Crude Oil – Oil Rises Above $75 a Barrel
Crude prices rose nearly 2% Thursday as positive sentiment about the global recovery dominated the market and an inventories report included a surprisingly large decrease in crude stockpiles. Crude oil gained $1.37 to settle at $75.44 a barrel. It was oil’s first rise above $75 a barrel in a week as markets were responding to an overall positive mood across most assets on Thursday.
The optimism stemmed from a positive read on the job market and a boost for global growth expectations from the International Monetary Fund, as well as comments from the European Central Bank soothing fears about bank stress tests.
Nevertheless, while the general trend for crude is bullish, the unleaded gas markets numbers continues to show lackluster demand and might put pressure on the entire energy complex in the days to come.
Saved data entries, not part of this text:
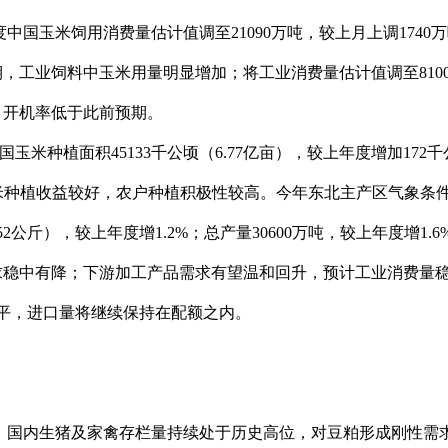
6年度中国玉米饲用消费量估计值调至21090万吨，较上月上调174
，工业饲料中玉米用量明显增加；将工业消费量估计值调至8100
、开机率低于此前预期。
中国玉米种植面积45133千公顷（6.77亿亩），较上年度增加172
玉米种植收益较好，农户种植积极性较高。今年东北主产区气象条
52公斤），较上年度增1.2%；总产量30600万吨，较上年度增1
求稳中有降；下游加工产品需求有望温和回升，预计工业消费量
本持平，进口量将继续保持在配额之内。
，国内生猪及家禽存栏量持续处于历史高位，对豆粕形成刚性需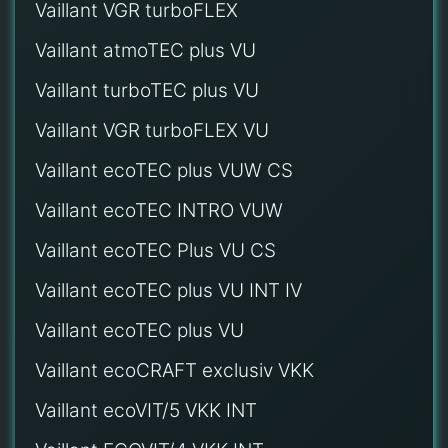
Vaillant VGR turboFLEX
Vaillant atmoTEC plus VU
Vaillant turboTEC plus VU
Vaillant VGR turboFLEX VU
Vaillant ecoTEC plus VUW CS
Vaillant ecoTEC INTRO VUW
Vaillant ecoTEC Plus VU CS
Vaillant ecoTEC plus VU INT IV
Vaillant ecoTEC plus VU
Vaillant ecoCRAFT exclusiv VKK
Vaillant ecoVIT/5 VKK INT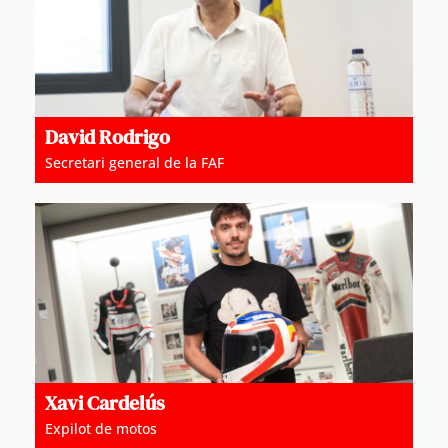
David Rodrigo
Secretari general de la FAF
Xavi Cardelús
Expilot de motos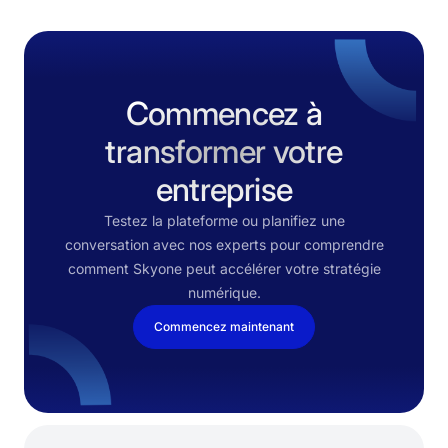
Commencez à
transformer votre
entreprise
Testez la plateforme ou planifiez une
conversation avec nos experts pour comprendre
comment Skyone peut accélérer votre stratégie
numérique.
Commencez maintenant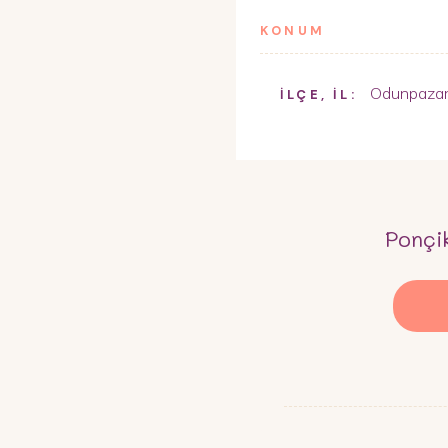
KONUM
Odunpazar
İLÇE, İL:
Ponçi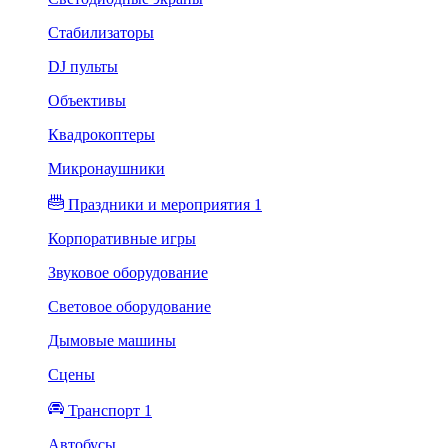
Стабилизаторы
DJ пульты
Объективы
Квадрокоптеры
Микронаушники
Праздники и мероприятия 1
Корпоративные игры
Звуковое оборудование
Световое оборудование
Дымовые машины
Сцены
Транспорт 1
Автобусы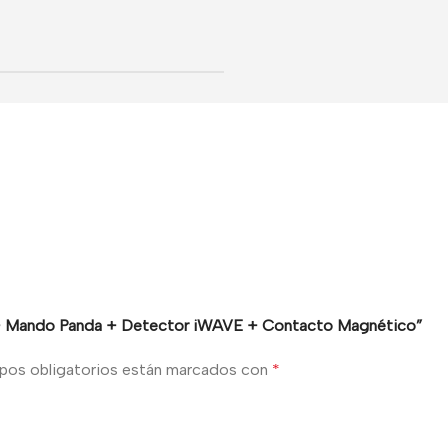
ral + Mando Panda + Detector iWAVE + Contacto Magnético”
pos obligatorios están marcados con
*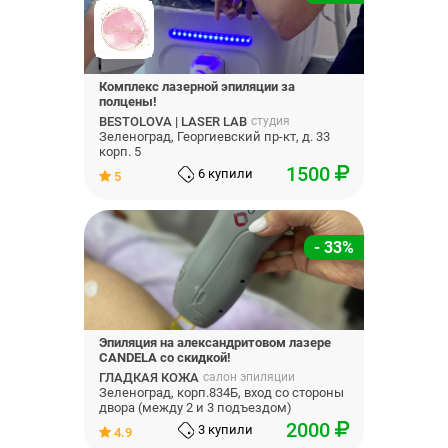
Комплекс лазерной эпиляции за
полцены!
BESTOLOVA | LASER LAB
студия
Зеленоград, Георгиевский пр-кт, д. 33
корп. 5
1500
6 купили
5
- 33%
Эпиляция на александритовом лазере
CANDELA со скидкой!
ГЛАДКАЯ КОЖА
салон эпиляции
Зеленоград, корп.834Б, вход со стороны
двора (между 2 и 3 подъездом)
2000
3 купили
4.9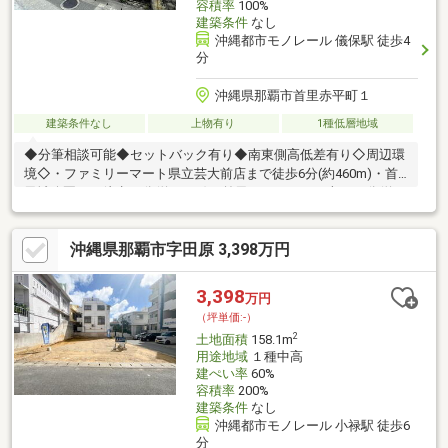
容積率
100%
建築条件
なし
沖縄都市モノレール 儀保駅 徒歩4
分
沖縄県那覇市首里赤平町１
建築条件なし
上物有り
1種低層地域
◆分筆相談可能◆セットバック有り◆南東側高低差有り◇周辺環
境◇・ファミリーマート県立芸大前店まで徒歩6分(約460m)・首
里城公園まで徒歩12分(約950m)・首里りうぼうまで車で10分(約
1030m)・ローソン 首里久場川団地前店まで車で8分(約1030m)・
末吉公園まで車で3分(約1170m)
沖縄県那覇市字田原 3,398万円
3,398
万円
（坪単価:-）
2
土地面積
158.1m
用途地域
１種中高
建ぺい率
60%
容積率
200%
建築条件
なし
沖縄都市モノレール 小禄駅 徒歩6
分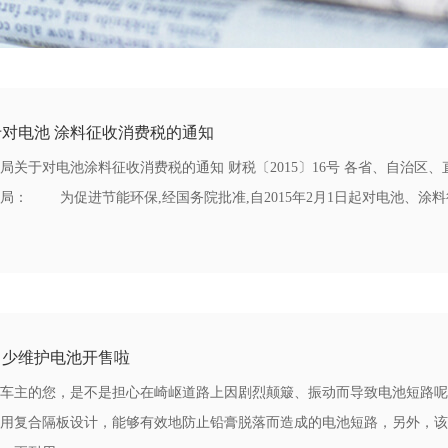
对电池 涂料征收消费税的通知
局关于对电池涂料征收消费税的通知 财税〔2015〕16号 各省、自治
局： 为促进节能环保,经国务院批准,自2015年2月1日起对电池、涂
口少维护电池开售啦
主的您，是不是担心在崎岖道路上因剧烈颠簸、振动而导致电池短路
用复合隔板设计，能够有效地防止铅膏脱落而造成的电池短路，另外，该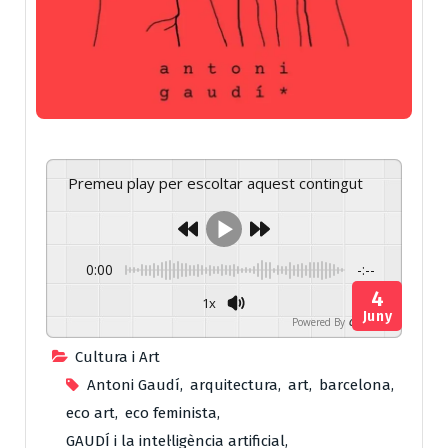
Premeu play per escoltar aquest contingut
0:00
-:--
4
1x
Juny
Powered By
GSpeech
Cultura i Art
Antoni Gaudí
,
arquitectura
,
art
,
barcelona
,
eco art
,
eco feminista
,
GAUDÍ i la intel·ligència artificial
,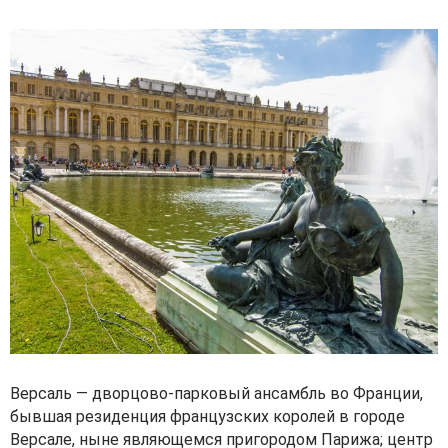
Версаль — дворцово-парковый ансамбль во Франции,
бывшая резиденция французских королей в городе
Версале, ныне являющемся пригородом Парижа; центр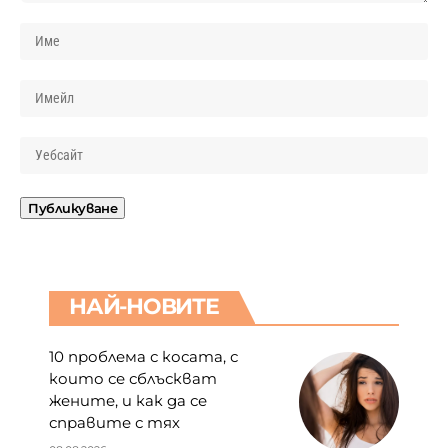
НАЙ-НОВИТЕ
10 проблема с косата, с
които се сблъскват
жените, и как да се
справите с тях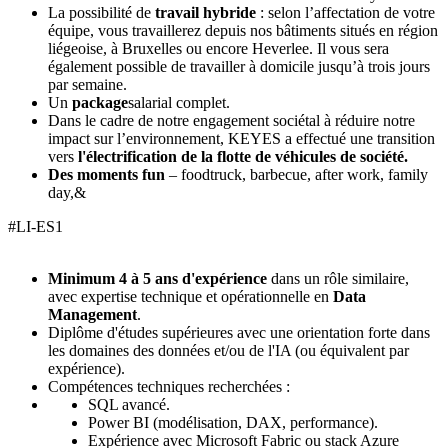
La possibilité de
travail hybride
: selon l’affectation de votre
équipe, vous travaillerez depuis nos bâtiments situés en région
liégeoise, à Bruxelles ou encore Heverlee. Il vous sera
également possible de travailler à domicile jusqu’à trois jours
par semaine.
Un
package
salarial complet.
Dans le cadre de notre engagement sociétal à réduire notre
impact sur l’environnement, KEYES a effectué une transition
vers
l'électrification de la flotte de véhicules de société.
Des moments fun
– foodtruck, barbecue, after work, family
day,&
#LI-ES1
Minimum 4 à 5 ans d'expérience
dans un rôle similaire,
avec expertise technique et opérationnelle en
Data
Management
.
Diplôme d'études supérieures avec une orientation forte dans
les domaines des données et/ou de l'IA (ou équivalent par
expérience).
Compétences techniques recherchées :
SQL avancé.
Power BI (modélisation, DAX, performance).
Expérience avec Microsoft Fabric ou stack Azure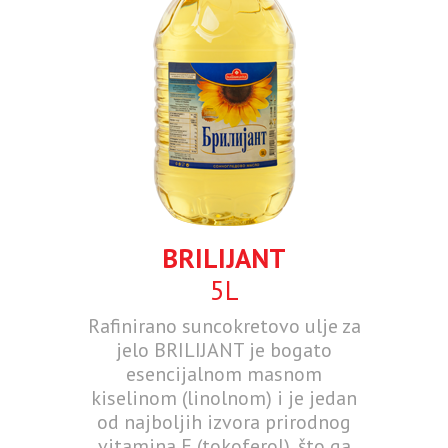
BRILIJANT
5L
Rafinirano suncokretovo ulje za
jelo BRILIJANT je bogato
esencijalnom masnom
kiselinom (linolnom) i je jedan
od najboljih izvora prirodnog
vitamina E (tokoferol), što ga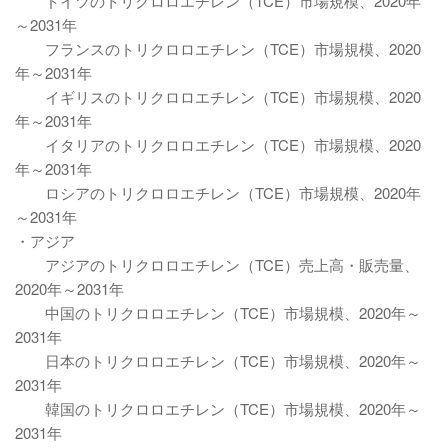
ドイツのトリクロロエチレン（TCE）市場規模、2020年
～2031年
フランスのトリクロロエチレン（TCE）市場規模、2020
年～2031年
イギリスのトリクロロエチレン（TCE）市場規模、2020
年～2031年
イタリアのトリクロロエチレン（TCE）市場規模、2020
年～2031年
ロシアのトリクロロエチレン（TCE）市場規模、2020年
～2031年
・アジア
アジアのトリクロロエチレン（TCE）売上高・販売量、
2020年～2031年
中国のトリクロロエチレン（TCE）市場規模、2020年～
2031年
日本のトリクロロエチレン（TCE）市場規模、2020年～
2031年
韓国のトリクロロエチレン（TCE）市場規模、2020年～
2031年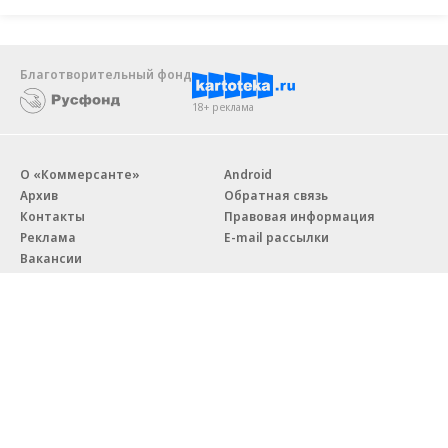
Благотворительный фонд
18+ реклама
О «Коммерсанте»
Android
Архив
Обратная связь
Контакты
Правовая информация
Реклама
E-mail рассылки
Вакансии
18+
© АО «Коммерсантъ». 127006, Москва, Оружейный переулок д. 41,
тел. +7 (495) 797-69-70.
Сетевое издание «Коммерсантъ» (доменное имя сайта:
kommersant.ru) зарегистрировано Федеральной службой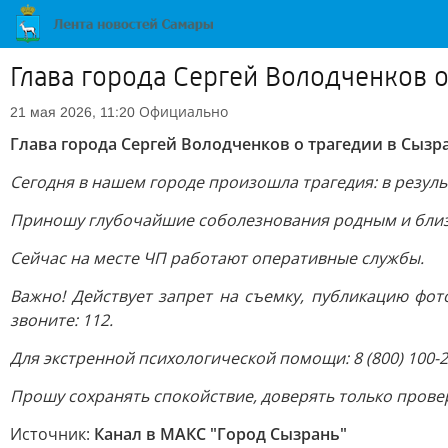
Глава города Сергей Володченков о
Официально
21 мая 2026, 11:20
Глава города Сергей Володченков о трагедии в Сызр
Сегодня в нашем городе произошла трагедия: в резуль
Приношу глубочайшие соболезнования родным и бли
Сейчас на месте ЧП работают оперативные службы.
Важно! Действует запрет на съемку, публикацию фо
звоните: 112.
Для экстренной психологической помощи: 8 (800) 100-2
Прошу сохранять спокойствие, доверять только пров
Источник:
Канал в МАКС "Город Сызрань"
The price of this pair appears to be floating in the over-bought territory on the daily chart’s RSI indicating a downward correction may be imminent. The downward direction on the 4-hour chart’s RSI also supports this notion. When the downwards breach occurs, going short with tight stops appears to be preferable strategy.
The pair has been range-trading for a while now, with no specific direction. The Daily chart’s Slow Stochastic providing us with mixed signals. All oscillators on the 4 hour chart do not provide a clear direction as well. Waiting for a clearer sign on the hourlies might be a good strategy today.
The daily chart is showing mixed signals with its RSI fluctuating at the neutral territory. However, the 4-hour Chart’s RSI is already floating in the overbought territory indicating that a bearish correction might take place in the nearest future. Going short with tight stops might be the right strategy today.
The pair has recorded much bearish behavior in the past several days. However, the technical data indicates that this trend may reverse anytime soon. For example, the daily chart’s Stochastic Slow signals that a bullish reversal is imminent. Going long with tight stops may turn out to pay off today.
The Wild Card
This pair’s sustained upward movement has finally pushed its price into the over-bought territory on the 8-hour chart’s RSI. Not only that, but there actually appears to be a bearish cross on the Slow Stochastic pointing to an imminent downward correction. Forex traders have the opportunity to wait for the downward breach on the hourlies and go short in order to ride out the impending wave.